Each of the program's four semesters has four 30-hour CE courses, equivalent to four 3-academic unit courses per semester. The certificate corresponds to a 48-academic unit, two-year MBHA. Practicing professionals also can enroll in individual courses. The first four courses will be online and available on disks or CD-ROMs this fall:

  • Behavioral Health Entrepreneurship, taught by Dr. Nicholas A. Cummings

  • Healthcare Economics, Prof. Jeanne Wendell

  • Behavioral Health Management, Dr. Ron Fish

  • Medical Psychology, Dr. Janet L. Cummings

Future courses will reflect executive leadership, financial decision making for behavioral health executives, e-health, strategic planning, fundamentals of information technology in behavioral healthcare, principles of healthcare innovation, behavioral care practitioners as primary care providers, and quality improvement in behavioral health.

All courses are taught by acknowledged, if not renowned, professionals with a long history of success in innovating, marketing, and managing behavioral health delivery. Organized behavioral health delivery systems need personnel trained by well-respected, successful, and nationally recognized practitioner-executives, rather than by academicians who lack hands-on experience.
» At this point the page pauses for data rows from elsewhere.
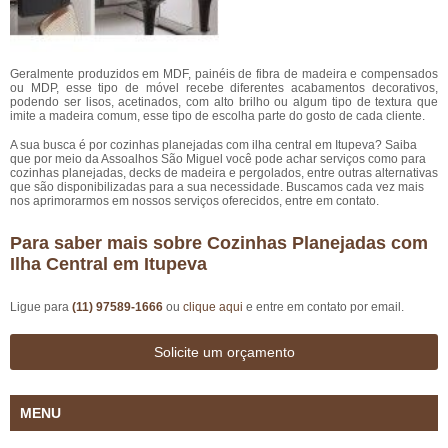
Geralmente produzidos em MDF, painéis de fibra de madeira e compensados
ou MDP, esse tipo de móvel recebe diferentes acabamentos decorativos,
podendo ser lisos, acetinados, com alto brilho ou algum tipo de textura que
imite a madeira comum, esse tipo de escolha parte do gosto de cada cliente.
A sua busca é por cozinhas planejadas com ilha central em Itupeva? Saiba
que por meio da Assoalhos São Miguel você pode achar serviços como para
cozinhas planejadas, decks de madeira e pergolados, entre outras alternativas
que são disponibilizadas para a sua necessidade. Buscamos cada vez mais
nos aprimorarmos em nossos serviços oferecidos, entre em contato.
Para saber mais sobre Cozinhas Planejadas com
Ilha Central em Itupeva
Ligue para
(11) 97589-1666
ou
clique aqui
e entre em contato por email.
Solicite um orçamento
MENU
In our current market-driven healthcare system, this training has the potential to increase the ability of psychologists and social workers to participate in new, significant ways in the delivery of mental healthcare, and to attain practice horizons never before possible. It also has the potential to markedly improve healthcare delivery, and particularly that of behavioral care, by infusing our system with experienced, dedicated psychologists and social workers who will bring back clinical perspectives conjoined with sound business principles.

Many of us cannot help but to wince at the way executives who know nothing about effective behavioral care interventions are not only determining how we practice, but how much we should be paid and for what. Current third-party payers are mostly HMOs and managed care companies that utilize bean-counter techniques. They are run by business interests and psychiatrists, some of whom long ago remedicalized into a medicine-prescribing profession that has forgotten how to practice counseling or psychotherapy. Lacking the presence of appropriately business-trained behavioral care executives who can contribute a treatment perspective, many healthcare organizations have become managed cost, rather than managed care, companies.
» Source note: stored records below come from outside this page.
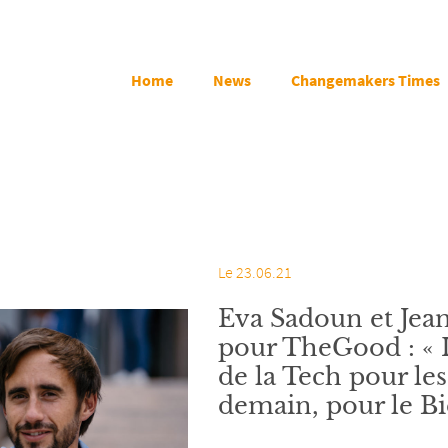
Home
News
Changemakers Times
Le 23.06.21
Eva Sadoun et Jea
pour TheGood : « Il
de la Tech pour les
demain, pour le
For physicians, business training now begins in medical schools, and continuing such training after graduation is encouraged by the availability of medical business courses, postdoctoral degrees, and seminars. The same is true for dentists, podiatrists, pharmacists, nurse practitioners, and all other healthcare professionals other than psychologists and social workers. Because we have lagged behind, the U.S. Department of Labor's Bureau of Labor Statistics reports that psychology is now the lowest paid of all doctoral-level health professions, being surpassed in incomes in 2005 by podiatry, optometry, and other endeavors with fewer years of education than psychology. Sadly, social work lags considerably behind psychology.